Required action: Could the records below be restated word for word, without a single picture?

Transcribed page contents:
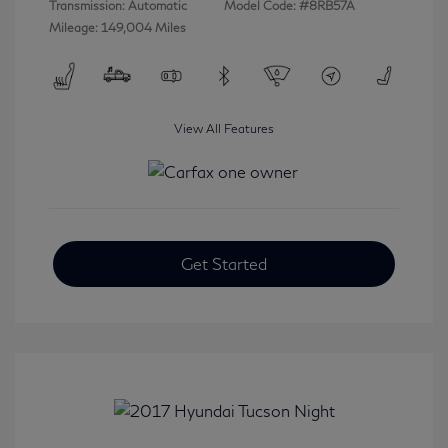
Transmission: Automatic
Model Code: #8RB57A
Mileage: 149,004 Miles
View All Features
Get Started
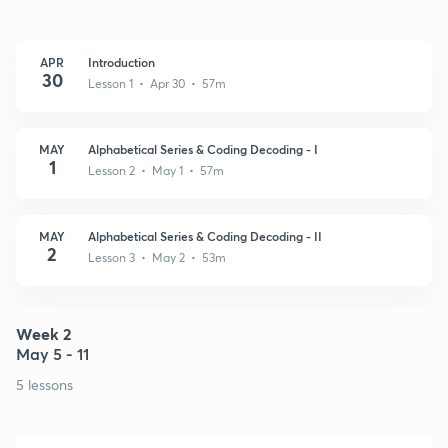
APR
Introduction
30
Lesson 1 • Apr 30 • 57m
MAY
Alphabetical Series & Coding Decoding - I
1
Lesson 2 • May 1 • 57m
MAY
Alphabetical Series & Coding Decoding - II
2
Lesson 3 • May 2 • 53m
Week 2
May 5 - 11
5 lessons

Answer to this problem:
Transmission: Automatic
Model Code: #8RB57A
Mileage: 149,004 Miles
View All Features
Get Started
APR
Introduction
30
Lesson 1 • Apr 30 • 57m
MAY
Alphabetical Series & Coding Decoding - I
1
Lesson 2 • May 1 • 57m
MAY
Alphabetical Series & Coding Decoding - II
2
Lesson 3 • May 2 • 53m
Week 2
May 5 - 11
5 lessons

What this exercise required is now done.